(Aim of the task)
Replace "corresponds to" with "matches" everywhere in the listing below, and reproduce every other line without changes.

(Entries taken from a collection)
════════════════

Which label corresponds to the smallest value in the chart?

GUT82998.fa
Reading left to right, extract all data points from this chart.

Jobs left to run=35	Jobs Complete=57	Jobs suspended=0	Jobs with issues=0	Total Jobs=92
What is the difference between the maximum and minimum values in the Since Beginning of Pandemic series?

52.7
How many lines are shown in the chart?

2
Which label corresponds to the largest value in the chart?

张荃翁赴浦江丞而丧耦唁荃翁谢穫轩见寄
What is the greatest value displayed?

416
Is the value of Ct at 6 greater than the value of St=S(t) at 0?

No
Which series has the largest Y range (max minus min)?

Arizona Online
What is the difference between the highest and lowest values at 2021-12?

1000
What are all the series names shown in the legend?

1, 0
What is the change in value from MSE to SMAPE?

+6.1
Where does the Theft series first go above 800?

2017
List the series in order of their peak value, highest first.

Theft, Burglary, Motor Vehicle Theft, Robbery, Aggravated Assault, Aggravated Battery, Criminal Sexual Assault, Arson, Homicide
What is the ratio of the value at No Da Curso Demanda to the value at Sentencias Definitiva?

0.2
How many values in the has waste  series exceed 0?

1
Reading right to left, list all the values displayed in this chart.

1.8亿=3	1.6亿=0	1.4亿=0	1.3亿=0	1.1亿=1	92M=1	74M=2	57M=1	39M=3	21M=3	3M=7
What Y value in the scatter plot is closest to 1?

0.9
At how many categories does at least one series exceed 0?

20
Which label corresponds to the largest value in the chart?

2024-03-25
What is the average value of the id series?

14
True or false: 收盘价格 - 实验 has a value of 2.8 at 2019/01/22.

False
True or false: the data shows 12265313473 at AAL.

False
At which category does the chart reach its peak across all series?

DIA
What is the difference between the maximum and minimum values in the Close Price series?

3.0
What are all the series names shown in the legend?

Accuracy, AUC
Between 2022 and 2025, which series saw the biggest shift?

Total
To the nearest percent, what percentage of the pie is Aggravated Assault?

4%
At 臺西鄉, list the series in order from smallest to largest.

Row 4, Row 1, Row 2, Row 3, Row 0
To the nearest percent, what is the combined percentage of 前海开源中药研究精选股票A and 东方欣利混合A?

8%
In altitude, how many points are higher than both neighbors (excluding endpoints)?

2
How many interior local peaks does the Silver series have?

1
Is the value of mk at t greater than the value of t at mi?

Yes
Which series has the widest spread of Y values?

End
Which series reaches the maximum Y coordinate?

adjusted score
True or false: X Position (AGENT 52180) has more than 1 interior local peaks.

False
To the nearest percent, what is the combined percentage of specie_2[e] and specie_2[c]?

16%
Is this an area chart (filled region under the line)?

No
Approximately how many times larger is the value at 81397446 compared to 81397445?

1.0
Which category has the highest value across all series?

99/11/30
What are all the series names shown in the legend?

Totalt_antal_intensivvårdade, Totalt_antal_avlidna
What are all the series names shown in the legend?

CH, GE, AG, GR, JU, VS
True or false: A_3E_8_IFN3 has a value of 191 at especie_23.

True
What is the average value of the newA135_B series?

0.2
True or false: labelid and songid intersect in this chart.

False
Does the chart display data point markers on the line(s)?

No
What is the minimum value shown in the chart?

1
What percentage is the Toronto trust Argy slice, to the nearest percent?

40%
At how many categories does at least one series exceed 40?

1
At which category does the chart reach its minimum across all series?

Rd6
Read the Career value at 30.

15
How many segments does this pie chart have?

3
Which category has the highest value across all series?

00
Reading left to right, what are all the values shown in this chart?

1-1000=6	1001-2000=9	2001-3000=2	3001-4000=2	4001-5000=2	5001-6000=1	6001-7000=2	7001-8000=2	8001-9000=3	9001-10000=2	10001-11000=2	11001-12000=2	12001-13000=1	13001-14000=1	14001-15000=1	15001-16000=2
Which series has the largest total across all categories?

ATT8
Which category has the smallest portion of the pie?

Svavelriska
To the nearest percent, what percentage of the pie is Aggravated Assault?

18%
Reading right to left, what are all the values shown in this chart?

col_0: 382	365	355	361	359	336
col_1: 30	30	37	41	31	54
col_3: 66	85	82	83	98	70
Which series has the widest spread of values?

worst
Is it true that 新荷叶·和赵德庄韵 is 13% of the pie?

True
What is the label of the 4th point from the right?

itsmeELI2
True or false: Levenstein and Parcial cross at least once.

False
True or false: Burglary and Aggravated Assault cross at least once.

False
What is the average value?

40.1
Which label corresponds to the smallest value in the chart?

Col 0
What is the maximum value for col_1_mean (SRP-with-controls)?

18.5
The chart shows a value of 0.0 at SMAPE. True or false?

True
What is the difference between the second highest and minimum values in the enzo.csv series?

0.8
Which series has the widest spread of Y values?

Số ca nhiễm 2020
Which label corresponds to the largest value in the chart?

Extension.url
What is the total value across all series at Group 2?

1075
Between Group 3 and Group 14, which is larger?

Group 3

════════════════

(Finished task)
Which label matches the smallest value in the chart?

GUT82998.fa
Reading left to right, extract all data points from this chart.

Jobs left to run=35	Jobs Complete=57	Jobs suspended=0	Jobs with issues=0	Total Jobs=92
What is the difference between the maximum and minimum values in the Since Beginning of Pandemic series?

52.7
How many lines are shown in the chart?

2
Which label matches the largest value in the chart?

张荃翁赴浦江丞而丧耦唁荃翁谢穫轩见寄
What is the greatest value displayed?

416
Is the value of Ct at 6 greater than the value of St=S(t) at 0?

No
Which series has the largest Y range (max minus min)?

Arizona Online
What is the difference between the highest and lowest values at 2021-12?

1000
What are all the series names shown in the legend?

1, 0
What is the change in value from MSE to SMAPE?

+6.1
Where does the Theft series first go above 800?

2017
List the series in order of their peak value, highest first.

Theft, Burglary, Motor Vehicle Theft, Robbery, Aggravated Assault, Aggravated Battery, Criminal Sexual Assault, Arson, Homicide
What is the ratio of the value at No Da Curso Demanda to the value at Sentencias Definitiva?

0.2
How many values in the has waste  series exceed 0?

1
Reading right to left, list all the values displayed in this chart.

1.8亿=3	1.6亿=0	1.4亿=0	1.3亿=0	1.1亿=1	92M=1	74M=2	57M=1	39M=3	21M=3	3M=7
What Y value in the scatter plot is closest to 1?

0.9
At how many categories does at least one series exceed 0?

20
Which label matches the largest value in the chart?

2024-03-25
What is the average value of the id series?

14
True or false: 收盘价格 - 实验 has a value of 2.8 at 2019/01/22.

False
True or false: the data shows 12265313473 at AAL.

False
At which category does the chart reach its peak across all series?

DIA
What is the difference between the maximum and minimum values in the Close Price series?

3.0
What are all the series names shown in the legend?

Accuracy, AUC
Between 2022 and 2025, which series saw the biggest shift?

Total
To the nearest percent, what percentage of the pie is Aggravated Assault?

4%
At 臺西鄉, list the series in order from smallest to largest.

Row 4, Row 1, Row 2, Row 3, Row 0
To the nearest percent, what is the combined percentage of 前海开源中药研究精选股票A and 东方欣利混合A?

8%
In altitude, how many points are higher than both neighbors (excluding endpoints)?

2
How many interior local peaks does the Silver series have?

1
Is the value of mk at t greater than the value of t at mi?

Yes
Which series has the widest spread of Y values?

End
Which series reaches the maximum Y coordinate?

adjusted score
True or false: X Position (AGENT 52180) has more than 1 interior local peaks.

False
To the nearest percent, what is the combined percentage of specie_2[e] and specie_2[c]?

16%
Is this an area chart (filled region under the line)?

No
Approximately how many times larger is the value at 81397446 compared to 81397445?

1.0
Which category has the highest value across all series?

99/11/30
What are all the series names shown in the legend?

Totalt_antal_intensivvårdade, Totalt_antal_avlidna
What are all the series names shown in the legend?

CH, GE, AG, GR, JU, VS
True or false: A_3E_8_IFN3 has a value of 191 at especie_23.

True
What is the average value of the newA135_B series?

0.2
True or false: labelid and songid intersect in this chart.

False
Does the chart display data point markers on the line(s)?

No
What is the minimum value shown in the chart?

1
What percentage is the Toronto trust Argy slice, to the nearest percent?

40%
At how many categories does at least one series exceed 40?

1
At which category does the chart reach its minimum across all series?

Rd6
Read the Career value at 30.

15
How many segments does this pie chart have?

3
Which category has the highest value across all series?

00
Reading left to right, what are all the values shown in this chart?

1-1000=6	1001-2000=9	2001-3000=2	3001-4000=2	4001-5000=2	5001-6000=1	6001-7000=2	7001-8000=2	8001-9000=3	9001-10000=2	10001-11000=2	11001-12000=2	12001-13000=1	13001-14000=1	14001-15000=1	15001-16000=2
Which series has the largest total across all categories?

ATT8
Which category has the smallest portion of the pie?

Svavelriska
To the nearest percent, what percentage of the pie is Aggravated Assault?

18%
Reading right to left, what are all the values shown in this chart?

col_0: 382	365	355	361	359	336
col_1: 30	30	37	41	31	54
col_3: 66	85	82	83	98	70
Which series has the widest spread of values?

worst
Is it true that 新荷叶·和赵德庄韵 is 13% of the pie?

True
What is the label of the 4th point from the right?

itsmeELI2
True or false: Levenstein and Parcial cross at least once.

False
True or false: Burglary and Aggravated Assault cross at least once.

False
What is the average value?

40.1
Which label matches the smallest value in the chart?

Col 0
What is the maximum value for col_1_mean (SRP-with-controls)?

18.5
The chart shows a value of 0.0 at SMAPE. True or false?

True
What is the difference between the second highest and minimum values in the enzo.csv series?

0.8
Which series has the widest spread of Y values?

Số ca nhiễm 2020
Which label matches the largest value in the chart?

Extension.url
What is the total value across all series at Group 2?

1075
Between Group 3 and Group 14, which is larger?

Group 3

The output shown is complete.